> [REQUIRED WORK] Without including the pictures, copy each line below exactly as it reads.

> [INPUT]
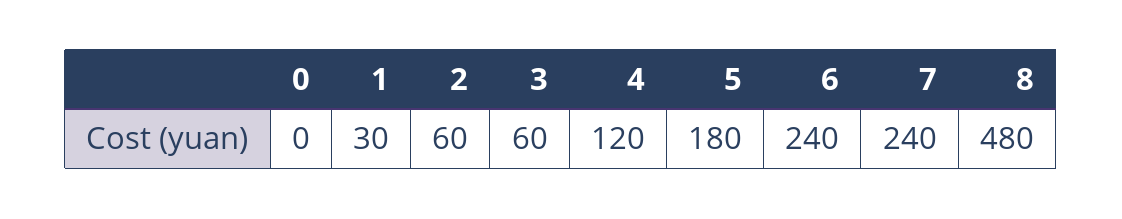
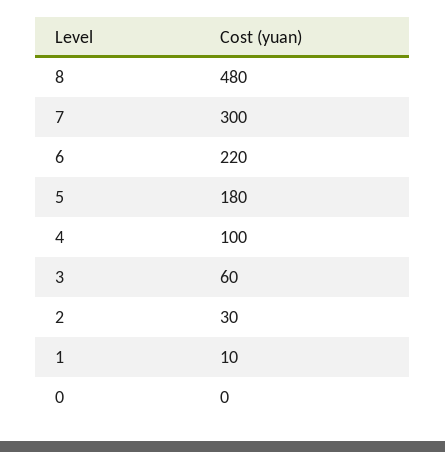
  {
    "0": 0,
-   "1": 30,
+   "1": 10,
-   "2": 60,
+   "2": 30,
    "3": 60,
-   "4": 120,
+   "4": 100,
    "5": 180,
-   "6": 240,
+   "6": 220,
-   "7": 240,
+   "7": 300,
    "8": 480
  }

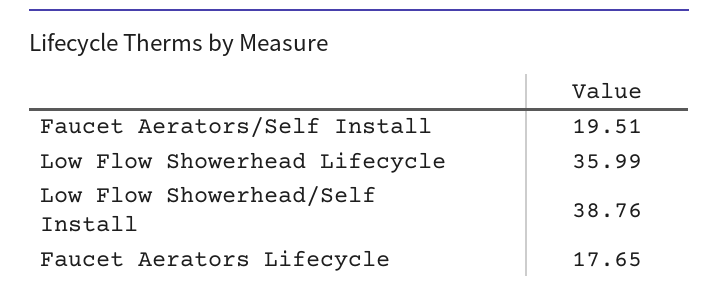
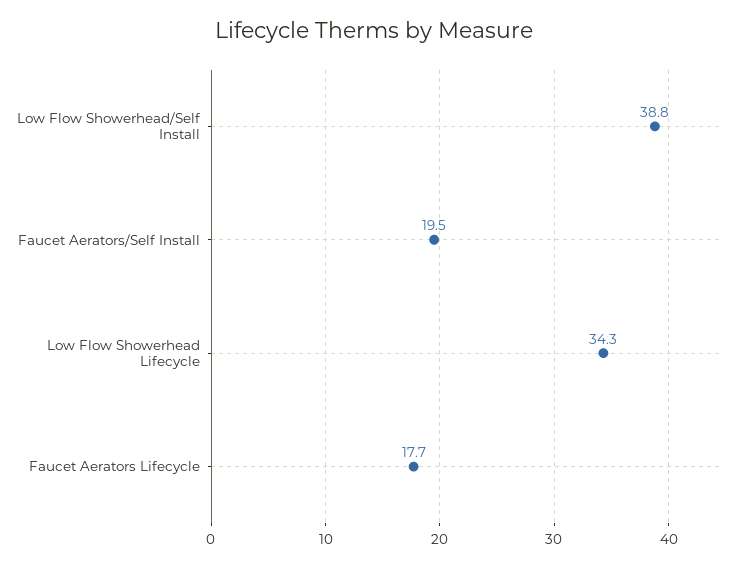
  {
    "Faucet Aerators/Self Install": 19.51,
-   "Low Flow Showerhead Lifecycle": 35.99,
+   "Low Flow Showerhead Lifecycle": 34.3,
    "Low Flow Showerhead/Self Install": 38.76,
    "Faucet Aerators Lifecycle": 17.65
  }

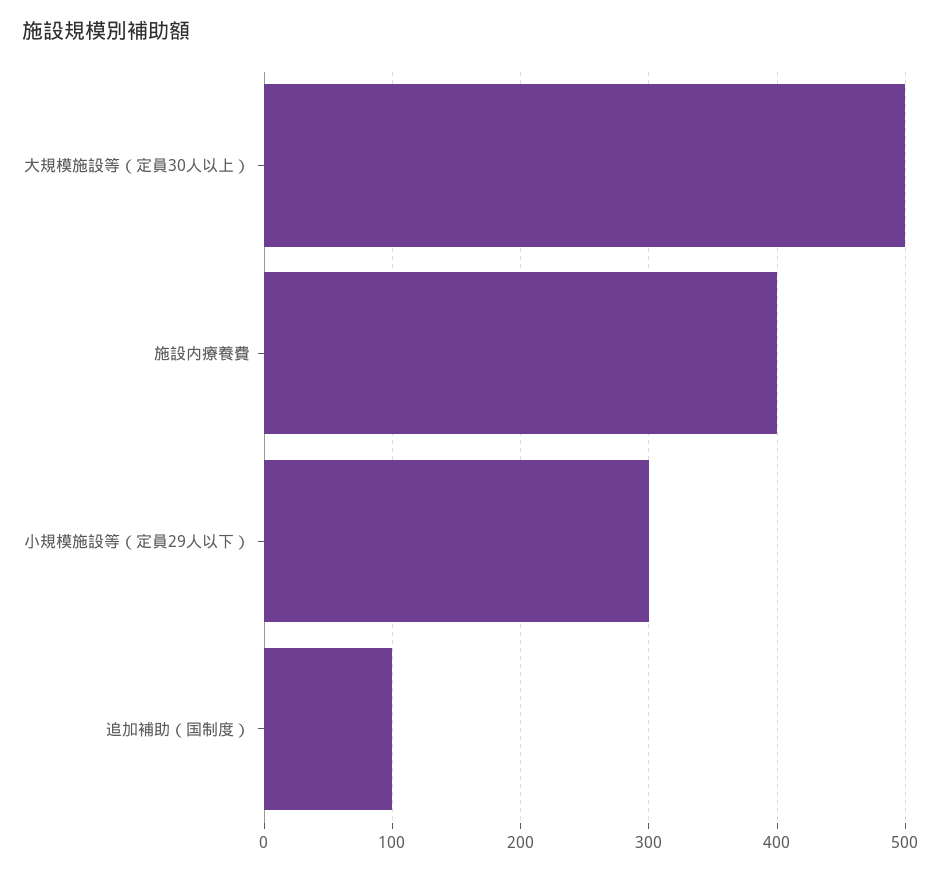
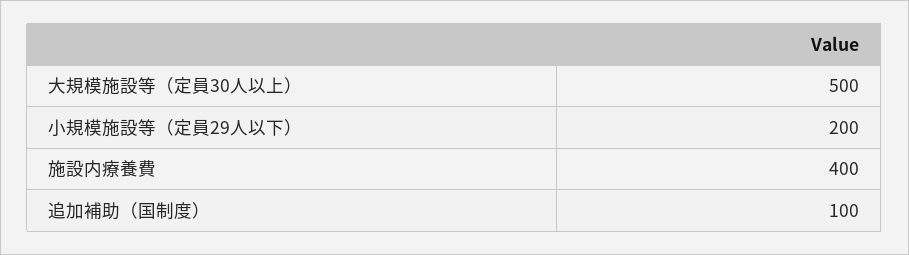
  {
    "大規模施設等（定員30人以上）": 500,
    "施設内療養費": 400,
-   "小規模施設等（定員29人以下）": 300,
+   "小規模施設等（定員29人以下）": 200,
    "追加補助（国制度）": 100
  }

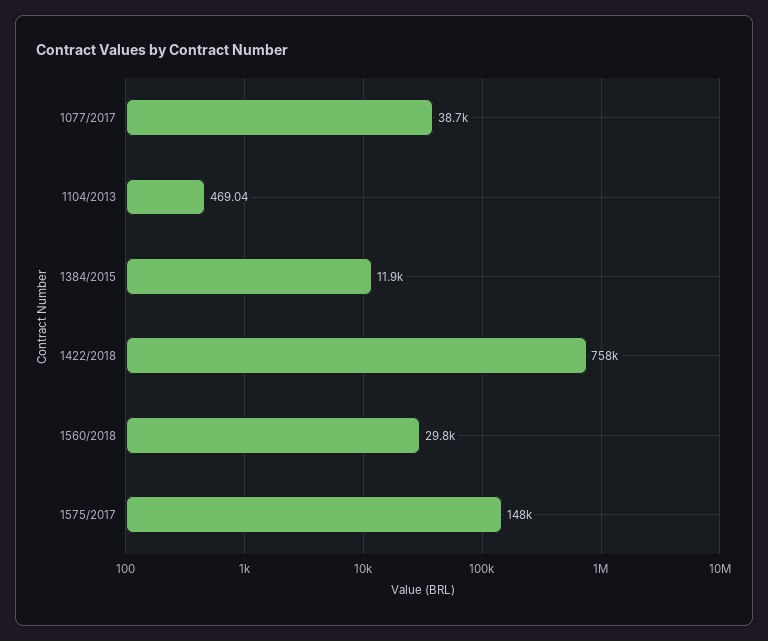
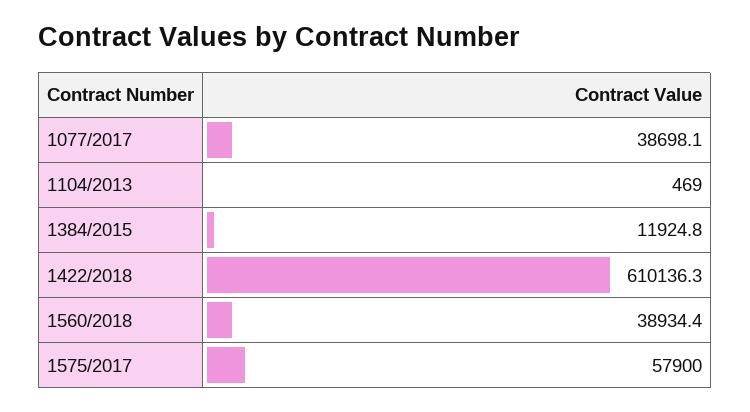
  {
    "1077/2017": 38698.1,
    "1104/2013": 469.04,
    "1384/2015": 11924.8,
-   "1422/2018": 758000,
+   "1422/2018": 610136.3,
-   "1560/2018": 29800,
+   "1560/2018": 38934.4,
-   "1575/2017": 148000
+   "1575/2017": 57900
  }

> [TASK SOLUTION]
  {
    "0": 0,
-   "1": 30,
+   "1": 10,
-   "2": 60,
+   "2": 30,
    "3": 60,
-   "4": 120,
+   "4": 100,
    "5": 180,
-   "6": 240,
+   "6": 220,
-   "7": 240,
+   "7": 300,
    "8": 480
  }

  {
    "Faucet Aerators/Self Install": 19.51,
-   "Low Flow Showerhead Lifecycle": 35.99,
+   "Low Flow Showerhead Lifecycle": 34.3,
    "Low Flow Showerhead/Self Install": 38.76,
    "Faucet Aerators Lifecycle": 17.65
  }

  {
    "大規模施設等（定員30人以上）": 500,
    "施設内療養費": 400,
-   "小規模施設等（定員29人以下）": 300,
+   "小規模施設等（定員29人以下）": 200,
    "追加補助（国制度）": 100
  }

  {
    "1077/2017": 38698.1,
    "1104/2013": 469.04,
    "1384/2015": 11924.8,
-   "1422/2018": 758000,
+   "1422/2018": 610136.3,
-   "1560/2018": 29800,
+   "1560/2018": 38934.4,
-   "1575/2017": 148000
+   "1575/2017": 57900
  }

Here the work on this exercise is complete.